Tom Parker | Credit: Paul Wellman File Photo

Tom Parker, for years the most public face of the Hutton Parker Foundation, died last week after a four-year struggle with brain cancer. He was 77.

Parker, a butcher’s son who famously grew up on Santa Barbara’s Eastside and attended Franklin Elementary School, created a sprawling philanthropic empire by buying up hard-to-lease commercial properties and populating them with as many as 57 nonprofit agencies. By charging these agencies considerably lower-than-market rents, Parker afforded them a degree of financial security all but unheard of in Santa Barbara’s unforgiving real estate market. He estimated the savings — accrued cumulatively — totaled $2 million a year, an amount that could be plowed into operations rather than overhead.

Among the foundation’s many beneficiaries has been the Santa Barbara International Film Festival. “Tom Parker is having a love affair with this city. And we’re the recipients of that love,” gushed Film Festival Director Roger Durling at an event last year honoring Parker. “It would be a much better world if there were more people like him.”

In the 1980s, Parker, a onetime real estate mogul, leveraged the Orange County holdings of his first wife’s aunt — the entrepreneur and philanthropist Betty Hutton — to amass a small fortune. With that, he took the helm of what’s since become the Hutton Parker Foundation in 1997. Rather than investing the foundation’s considerable reserves — now said to be in the neighborhood of $130 million up from $50 million — in Wall Street, Parker and his first wife, Susan, invested instead in local real estate. At the time, this was unheard of.

“Everybody wins,” he explained, a phrase that would become his mantra.

Nonprofits got stable digs, the foundation got a reliable steady cash flow, and the community got better served. Over the years, the foundation has donated roughly $100 million. Among the beneficiaries of Parker’s vision are the Community Environmental Council, the Rescue Mission, Transition House, the Neighborhood Clinics, the Mental Wellness Center, the Environmental Defense Center, and many more.

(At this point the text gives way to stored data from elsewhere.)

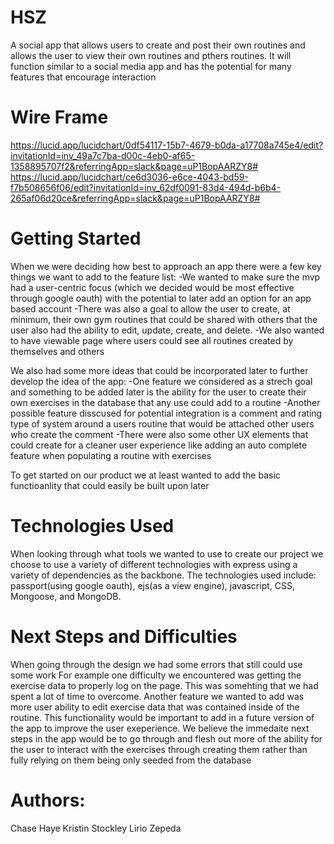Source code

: # HSZ
A social app that allows users to create and post their own routines and allows the user to view their own routines and pthers routines. It will function similar to a social media app and has the potential for many features that encourage interaction

# Wire Frame
https://lucid.app/lucidchart/0df54117-15b7-4679-b0da-a17708a745e4/edit?invitationId=inv_49a7c7ba-d00c-4eb0-af65-1358895707f2&referringApp=slack&page=uP1BopAARZY8#
https://lucid.app/lucidchart/ce6d3036-e6ce-4043-bd59-f7b508656f06/edit?invitationId=inv_62df0091-83d4-494d-b6b4-265af06d20ce&referringApp=slack&page=uP1BopAARZY8#

# Getting Started

When we were deciding how best to approach an app there were a few key things we want to add to the feature list:
-We wanted to make sure the mvp had a user-centric focus (which we decided would be most effective through google oauth) with the potential to later add an option for an app based account
-There was also a goal to allow the user to create, at minimum, their own gym routines that could be shared with others that the user also had the ability to edit, update, create, and delete.
-We also wanted to have viewable page where users could see all routines created by themselves and others

We also had some more ideas that could be incorporated later to further develop the idea of the app:
-One feature we considered as a strech goal and something to be added later is the ability for the user to create their own exercises in the database that any use could add to a routine
-Another possible feature disscused for potential integration is a comment and rating type of system around a users routine that would be attached other users who create the comment
-There were also some other UX elements that could create for a cleaner user experience like adding an auto complete feature when populating a routine with exercises

To get started on our product we at least wanted to add the basic functioanlity that could easily be built upon later

# Technologies Used
When looking through what tools we wanted to use to create our project we choose to use a variety of different technologies with express using a variety of dependencies as the backbone. The technologies used include: passport(using google oauth), ejs(as a view engine), javascript, CSS, Mongoose, and MongoDB.


# Next Steps and Difficulties
When going through the design we had some errors that still could use some work
For example one difficulty we encountered was getting the exercise data to properly log on the page. This was somehting that we had spent a lot of time to overcome.
Another feature we wanted to add was more user ability to edit exercise data that was contained inside of the routine. This functionality would be important to add in a future version of the app to improve the user exeperience.
We believe the immedaite next steps in the app would be to go through and flesh out more of the ability for the user to interact with the exercises through creating them rather than fully relying on them being only seeded from the database

# Authors:
 Chase Haye
 Kristin Stockley
 Lirio Zepeda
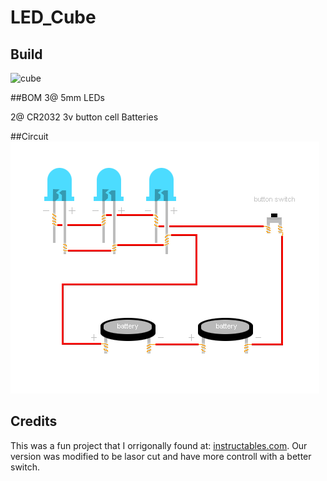# LED_Cube

## Build
![cube](http://www.meetup.com/Make-on-the-Lake/photos/26037569/436126490/)


##BOM
3@ 5mm LEDs

2@ CR2032 3v button cell Batteries



##Circuit
![circuit](https://github.com/make-on-the-lake/LED_Cube/blob/master/circuit.gif?raw=true)


## Credits

This was a fun project that I orrigonally found at: [instructables.com](http://www.instructables.com/id/LED-Cube-Night-Light/). Our version was modified to be lasor cut and have more controll with a better switch.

Along the way, Parker enlisted heavy hitters of the philanthropic community, such as Cliff Lambert, Ernesto Paredes, Chuck Schlosser, and Paul Orfalea to name a few — to help guide the new ship. He would name one of his buildings after fundraiser and auctioneer extraordinaire Larry Crandell, who would famously quip after receiving any honorary award, “Well deserved and long overdue.”

Paredes, executive director of EZ Lift Transportation for 33 years, served on the Foundation’s Allocation Committee. He was much impressed, he said, that “C-Suiter” Parker would know of tiny, obscure, Latino-serving nonprofits that he’d never even heard of. “He grew up on the Eastside,” Paredes noted.

Parker and the foundation were nimble and could take risks, Paredes said; they could — and did — make decisions swiftly. Parker, he added, brought a keen — if sometimes impatient — synergistic approach to the milky way of Santa Barbara’s vast nonprofit universe. In Parker’s world view, Paredes said, “The right hand should know what the left hand was doing. Brothers and sisters in the nonprofit world needed to complement each other’s efforts, not duplicate them.”

In 2018, Parker married Karla Blackwell and stepped away from Foundation activities to travel, enjoy life, and otherwise smell the roses. Four years ago, he was diagnosed with brain cancer. Parker’s sons, Jess and Chris, have taken over his role on the board.

Correction: This story was corrected regarding Betty Hutton’s occupation. She was a philanthropist and entrepreneur, who founded the Hutton Companies in Orange County. The company developed and managed real estate throughout California.